## WHAT YOU SHOULD DO
All records below must be written out exactly, with the pictures excluded.
::: DATA FOR THIS TASK
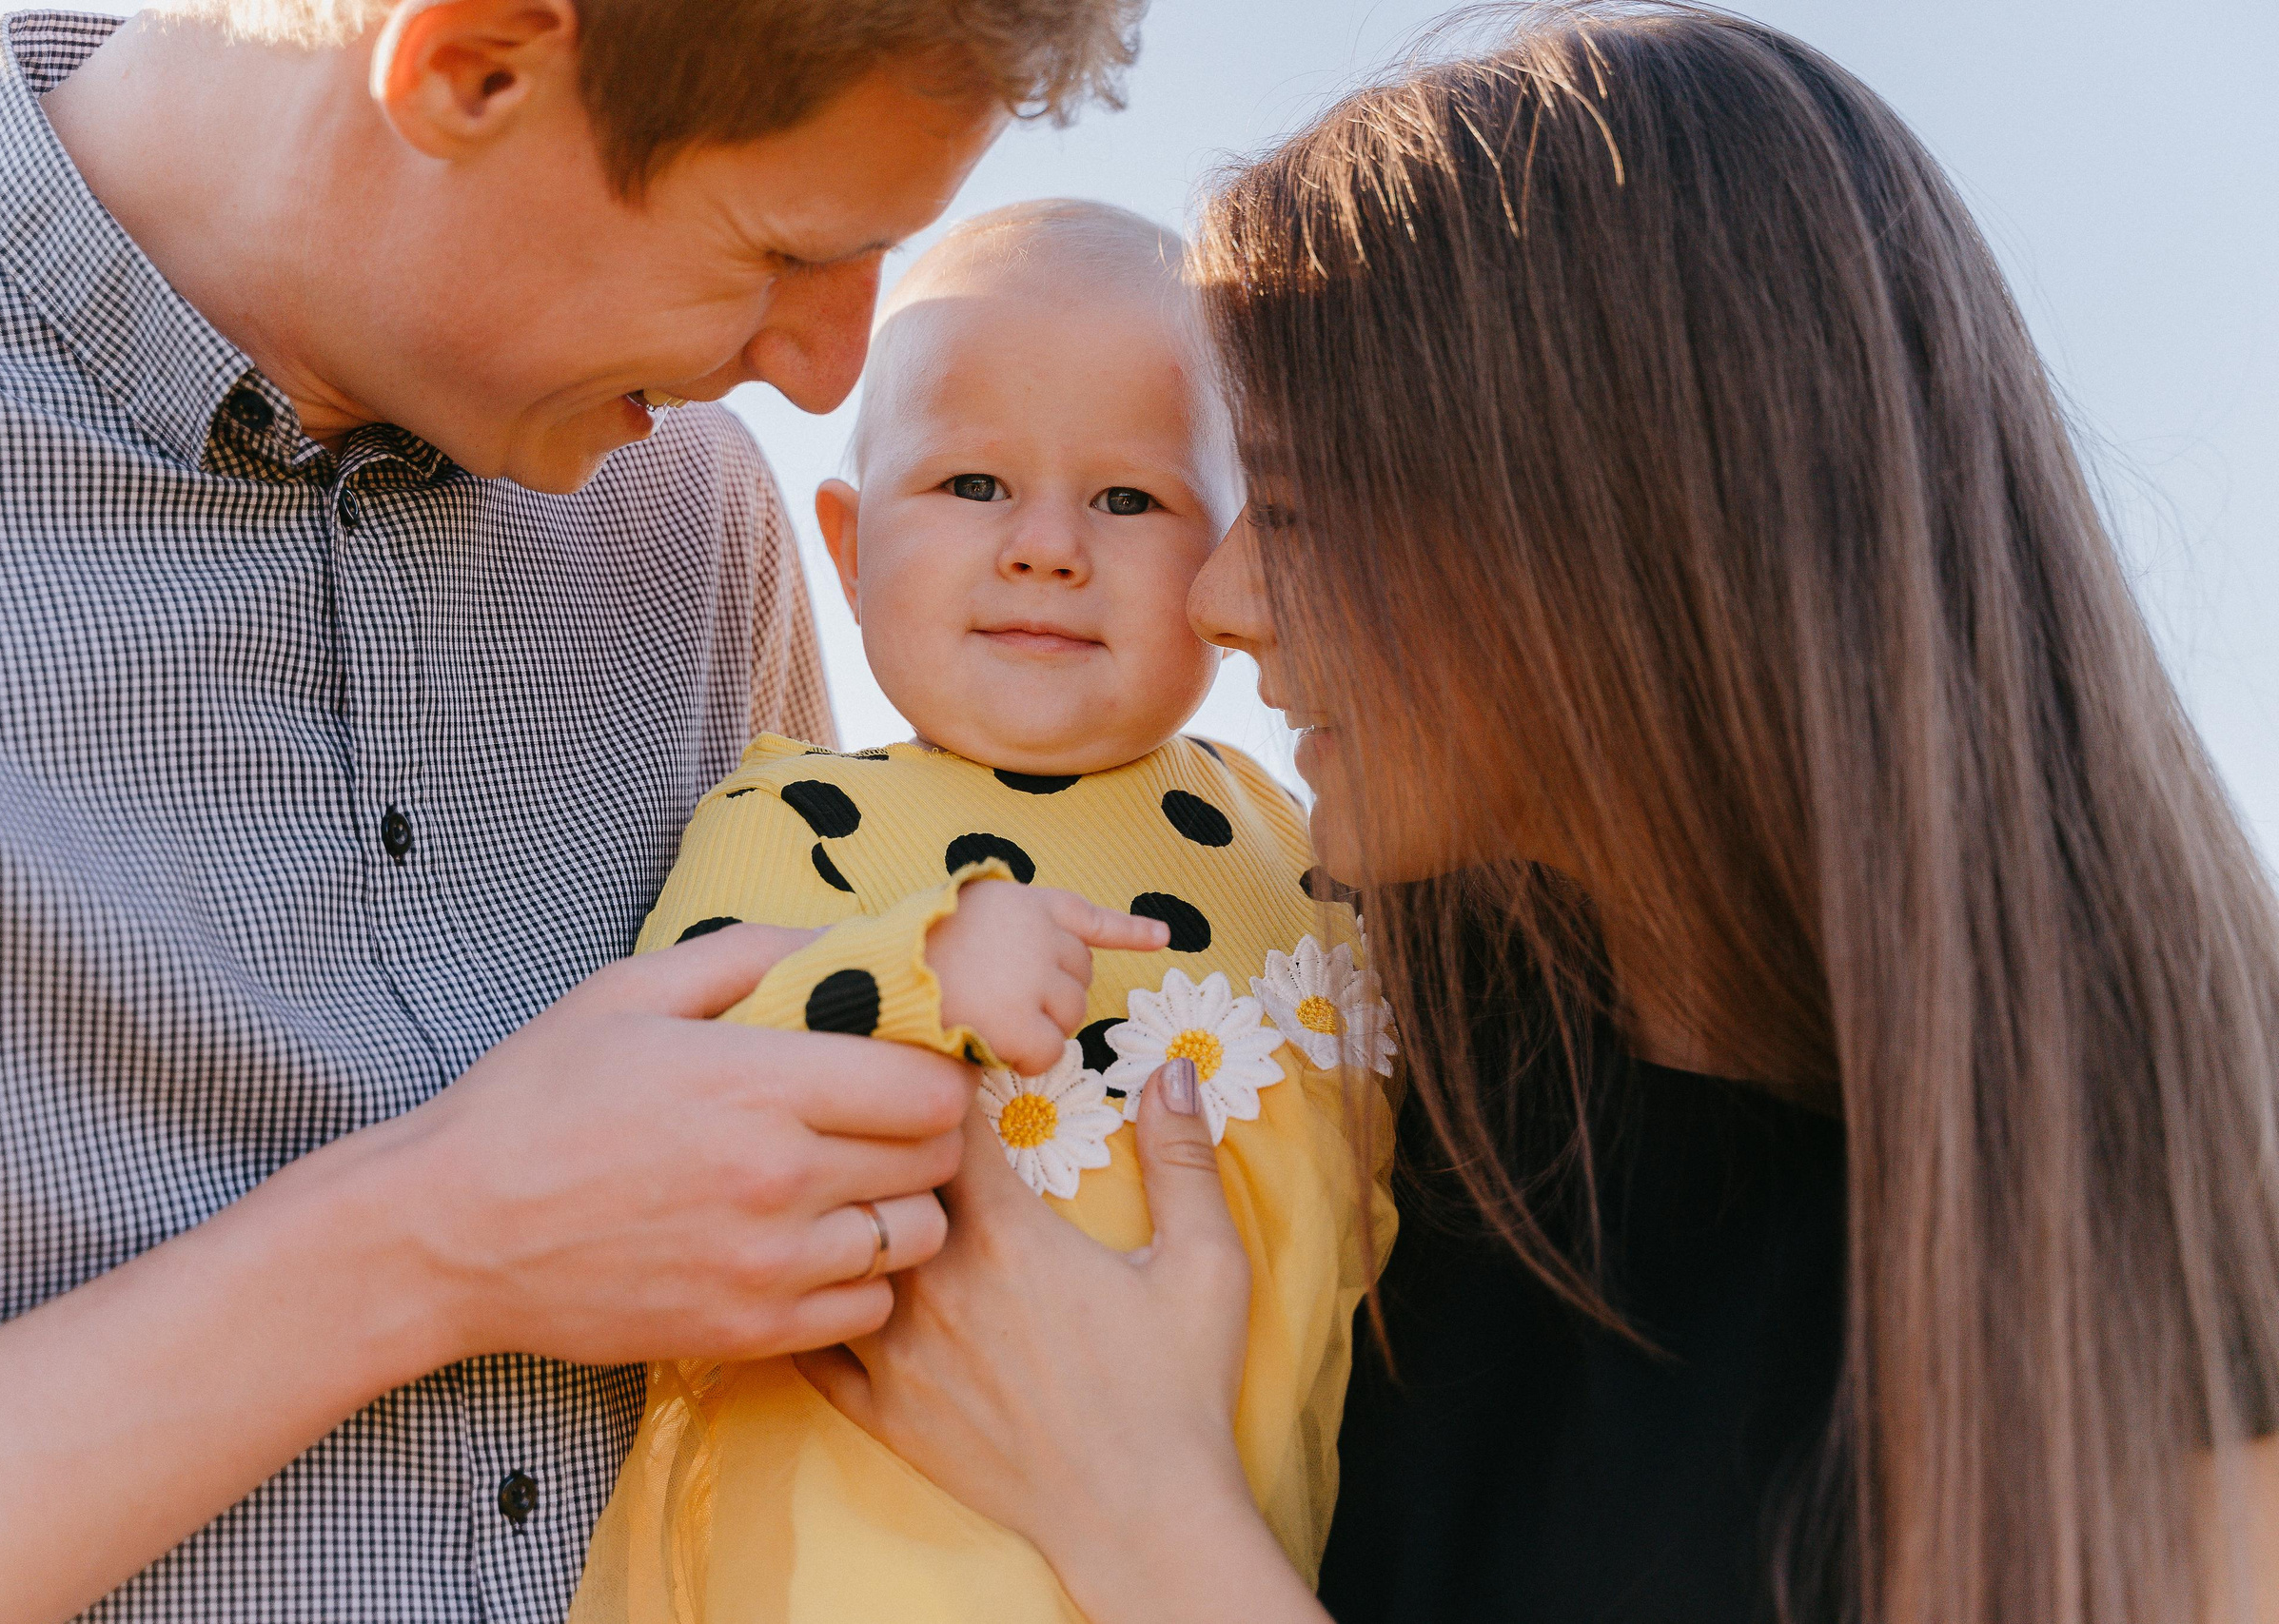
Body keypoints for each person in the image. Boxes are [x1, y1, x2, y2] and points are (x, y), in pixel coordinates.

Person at [791, 7, 2279, 1624]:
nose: (1219, 601)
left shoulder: (2198, 1287)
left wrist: (1140, 1519)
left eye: (1284, 507)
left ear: (1592, 531)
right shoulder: (1382, 1073)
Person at [0, 2, 1140, 1620]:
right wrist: (435, 1243)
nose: (823, 374)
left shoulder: (695, 519)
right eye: (780, 252)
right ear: (468, 64)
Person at [563, 200, 1397, 1624]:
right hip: (835, 1576)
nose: (1048, 549)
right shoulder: (807, 821)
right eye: (970, 485)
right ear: (846, 543)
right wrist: (919, 967)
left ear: (1227, 550)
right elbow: (655, 1119)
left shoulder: (1301, 849)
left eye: (1129, 500)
::::::
## SOLUTION TO THIS TASK
Body keypoints for each person in the image. Boxes are [x1, y1, x2, y2] and points are (x, y), in pixel coordinates.

Person at [791, 7, 2279, 1624]:
nose: (1219, 601)
left shoulder: (2198, 1287)
left wrist: (1140, 1519)
left eye: (1284, 507)
left ear: (1592, 531)
right shoulder: (1382, 1073)
Person at [0, 2, 1140, 1620]:
right wrist: (435, 1243)
nose: (823, 374)
left shoulder: (695, 519)
right eye: (780, 252)
right ear: (468, 64)
Person at [563, 200, 1397, 1624]:
right hip: (835, 1576)
nose: (1048, 549)
right shoulder: (807, 821)
right eye: (970, 485)
right ear: (846, 543)
right wrist: (919, 967)
left ear: (1227, 550)
right elbow: (655, 1119)
left shoulder: (1301, 849)
left eye: (1129, 500)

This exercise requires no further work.